- Sunrise Energy President David Hommrich is suing Pennsylvania electric utility PPL Corp in federal court alleging civil rights violations because the utility referred his interconnection request to the state utility commission for a decision on whether the solar installations qualify for net energy metering.
- A home solar system that generates electricity for the house clearly qualifies for NEM in Pennsylvania but the PUC is studying a proposal that would characterize a solar array in the middle of a field with no independent demand for electricity at the site as a merchant generator instead of a customer generator. That would make it ineligible for NEM.
- Hommrich/Sunrise Energy has three 1.95 megawatt projects in PPL territory that would, if they qualify for NEM, earn the retail rate for kilowatt-hours delivered to the grid but the PUC decision on the NEM rules-change, delayed since February, have paralyzed the utility, according to PPL.
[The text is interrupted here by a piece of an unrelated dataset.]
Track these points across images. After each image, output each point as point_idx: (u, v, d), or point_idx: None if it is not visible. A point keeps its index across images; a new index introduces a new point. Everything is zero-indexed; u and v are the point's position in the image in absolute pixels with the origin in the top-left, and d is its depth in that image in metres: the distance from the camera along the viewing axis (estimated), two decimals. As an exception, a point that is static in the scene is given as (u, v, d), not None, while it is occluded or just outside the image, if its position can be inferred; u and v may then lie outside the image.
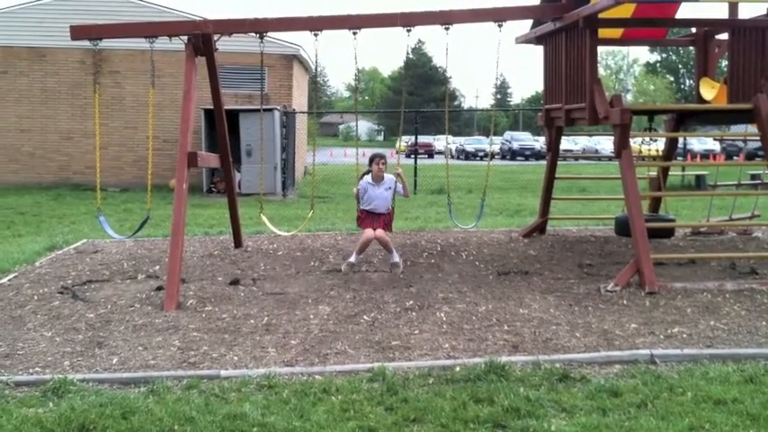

Legal authorities say Hommrich's federal lawsuit against PPL, because it would be heard in a federal court, could set a national precedent on the legality of the Pennsylvania PUC proposal.
A three megawatt solar project from Mid Atlantic Green Builder has also been put into limbo and PPL , which covers 29 counties in eastern and central Pennsylvania, expects more interconnection requests.
In May 2013, about 7,600 Pennsylvania customer-generators were net-metered, totaling 186 megawatts in capacity, less than half a percent of the state’s electricity.
A PA PUC spokesperson said the ruling will clarify existing practice rather re-interpret Pennsylvania’s 2004 NEM law but it is not clear how many NEM systems in PA will be affected.